When considering if a worker is disabled or not for the purposes of being covered by the Equality Act 2010, Employers must consider the impact of any physical or mental impairment (disability) on the workers “ability to carry out normal day-to-day activities”. We look at all the details you need to know here.
We also look at:
- The type of illnesses covered
- How does an employer know if their worker is disabled
- What is a reasonable adjustment
- What happens during a redundancy situation
- Managing Sickness Absence
- Terms and Conditions of Employment
- Associative discrimination:In a 2013 case an Employer was found to have committed disability discrimination by association, because they unfairly treated an employee because of their association with someone with a disability. In Price v Action-Tec Services, Mrs Price was a tele-sales executive who suffered from a degenerative disc disease, while her husband suffered from leukaemia. In March 2011 she accompanied her husband to hospital fro tests, which showed his prognosis was not good.Price returned to work the next day but the following week her GP signed her off sick for 7 days. On her return, the Manager responsible for recruitment and training said he would not have taken her on had he known about her husband’s illness. Price was dismissed the same day. The tribunal found this was direct disability discrimination because her dismissal was based on stereotypical assumptions that her and her husband’s disability would mean she was unreliable and under-perform.

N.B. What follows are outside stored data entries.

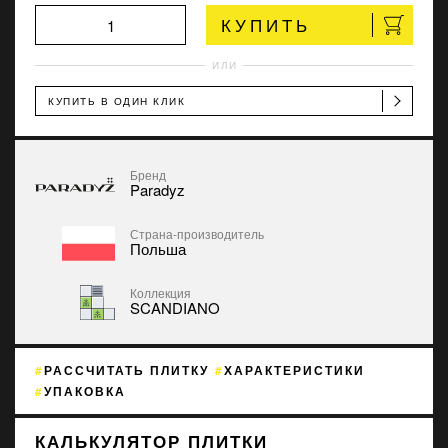
КУПИТЬ
ИЛИ
КУПИТЬ В ОДИН КЛИК
Бренд
Paradyz
Страна-производитель
Польша
Коллекция
SCANDIANO
РАССЧИТАТЬ ПЛИТКУ
ХАРАКТЕРИСТИКИ
УПАКОВКА
КАЛЬКУЛЯТОР ПЛИТКИ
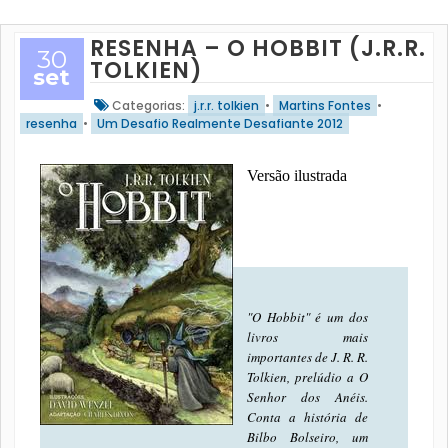
RESENHA – O HOBBIT (J.R.R.
30
TOLKIEN)
set
Categorias:
j.r.r. tolkien
•
Martins Fontes
•
resenha
•
Um Desafio Realmente Desafiante 2012
Versão ilustrada
"O Hobbit" é um dos
livros mais
importantes de J. R. R.
Tolkien, prelúdio a O
Senhor dos Anéis.
Conta a história de
Bilbo Bolseiro, um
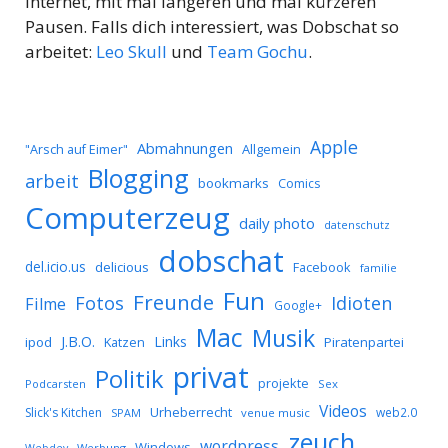
Internet, mit mal längeren und mal kürzeren
Pausen. Falls dich interessiert, was Dobschat so
arbeitet:
Leo Skull
und
Team Gochu
.
Apple
Abmahnungen
Allgemein
"Arsch auf Eimer"
Blogging
arbeit
bookmarks
Comics
Computerzeug
daily photo
datenschutz
dobschat
del.icio.us
delicious
Facebook
familie
Fun
Freunde
Idioten
Fotos
Filme
Google+
Mac
Musik
J.B.O.
Links
ipod
Katzen
Piratenpartei
privat
Politik
projekte
Podcarsten
Sex
Videos
Urheberrecht
Slick's Kitchen
web2.0
SPAM
venue music
zeuch
wordpress
Windows
Werbung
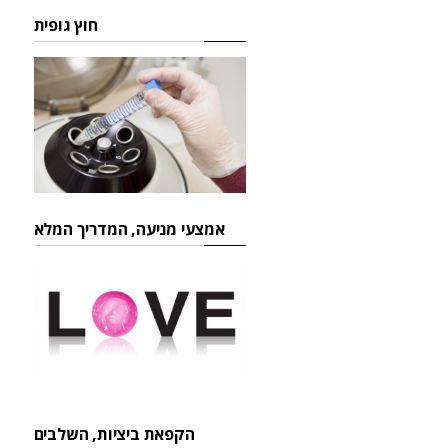
חוץ גופית
אמצעי מניעה, המדריך המלא
הקפאת ביציות, השלבים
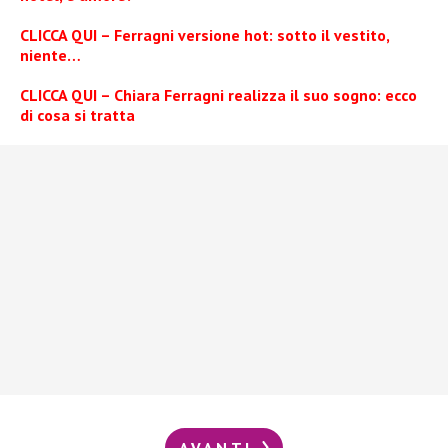
CLICCA QUI – Ferragni versione hot: sotto il vestito,
niente…
CLICCA QUI – Chiara Ferragni realizza il suo sogno: ecco
di cosa si tratta
AVANTI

In Bainbridge v Atlas Ward Structures Ltd the same principal was demonstrated. The Tribunal found that the claimant’s fixed-term contract was not renewed “because he had on occasion taken leave at short notice” to care for his disabled wife “thereby causing the company some inconvenience”
It would therefore be unlawful discrimination to refuse time off because the purpose of the leave is to care for a disabled dependant. The Equality Act does not though impose a duty on an employer to make reasonable adjustments for an employee who has responsibility as a carer for someone who is disabled (associative), and the Court of Appeal confirmed this in June 2014.